A scene from A Clockwork Orange at the Arcola Theatre, London Photo: Tristram Kenton
Either a Kubrick film-inspired version with lots of ultra violence and horrorshow groodies, or a more sober examination focusing on concepts of free will and behaviourism.
In the end, of course, this being a production by the singular Volcano theatre company, we get neither but an arresting, experimental, oblique and relentless interpretation of Anthony Burgess’ 50 year old novella that early on sacrifices plot and character for a bracing, conceptual approach of vivid impressions.

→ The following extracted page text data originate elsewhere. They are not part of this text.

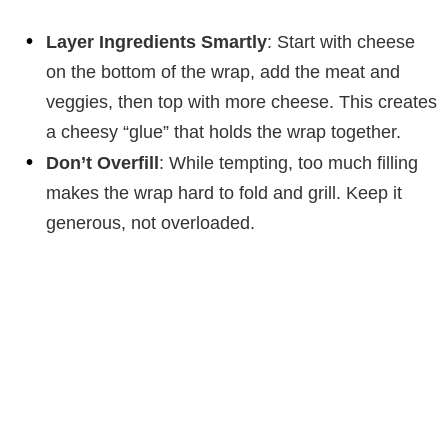
Layer Ingredients Smartly
: Start with cheese
on the bottom of the wrap, add the meat and
veggies, then top with more cheese. This creates
a cheesy “glue” that holds the wrap together.
Don’t Overfill
: While tempting, too much filling
makes the wrap hard to fold and grill. Keep it
generous, not overloaded.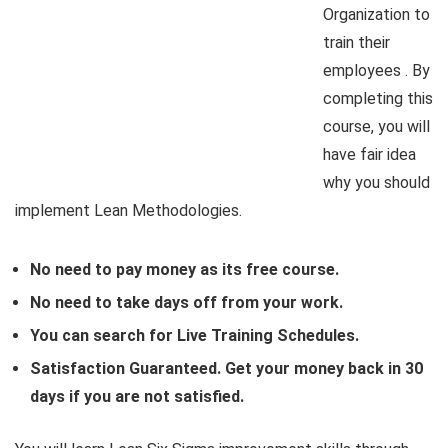
Organization to
train their
employees . By
completing this
course, you will
have fair idea
why you should
implement Lean Methodologies.
No need to pay money as its free course.
No need to take days off from your work.
You can search for Live Training Schedules.
Satisfaction Guaranteed. Get your money back in 30
days if you are not satisfied.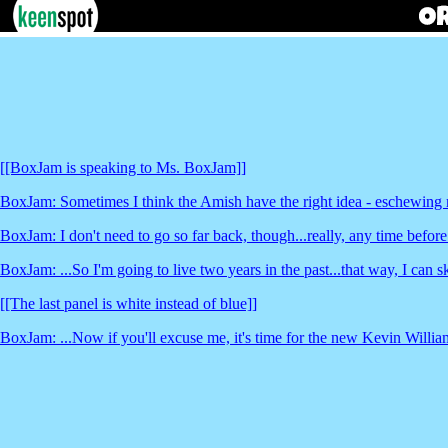
[[BoxJam is speaking to Ms. BoxJam]]
BoxJam: Sometimes I think the Amish have the right idea - eschewing m
BoxJam: I don't need to go so far back, though...really, any time before
BoxJam: ...So I'm going to live two years in the past...that way, I can sk
[[The last panel is white instead of blue]]
BoxJam: ...Now if you'll excuse me, it's time for the new Kevin Willi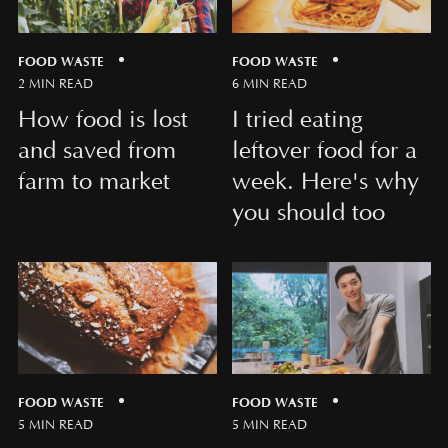
FOOD WASTE
FOOD WASTE
2 MIN READ
6 MIN READ
How food is lost
I tried eating
and saved from
leftover food for a
farm to market
week. Here's why
you should too
FOOD WASTE
FOOD WASTE
5 MIN READ
5 MIN READ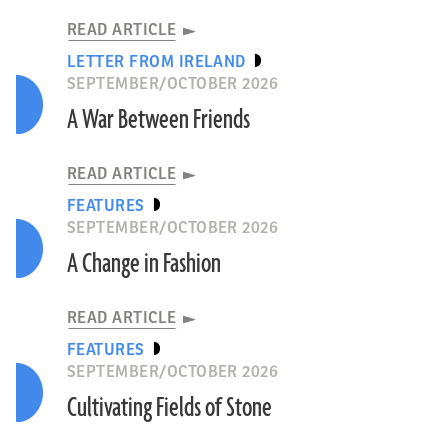
READ ARTICLE
LETTER FROM IRELAND
SEPTEMBER/OCTOBER 2026
A War Between Friends
READ ARTICLE
FEATURES
SEPTEMBER/OCTOBER 2026
A Change in Fashion
READ ARTICLE
FEATURES
SEPTEMBER/OCTOBER 2026
Cultivating Fields of Stone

So the character of “your humble narrator” is split across the cast of five - perhaps suggesting we all have something of Alex inside of us - physicality is at its heart with actors violently convulsing as if being hit but there is no physical contact, while it constantly cuts to audacious interpretations of the books ‘highlights’ such as the vicious surprise attack on a secluded house played out with Ken and Barbie dolls.
Radical, and acted out with a ferocious intensity by the young cast, it would go down a storm at a Clockwork Orange conference, but those who don’t know the story might leave still scrambling for illumination, while those who do will miss any kind of empathy with the characters who are never allowed to develop in this fragmented, highly theatrical assault.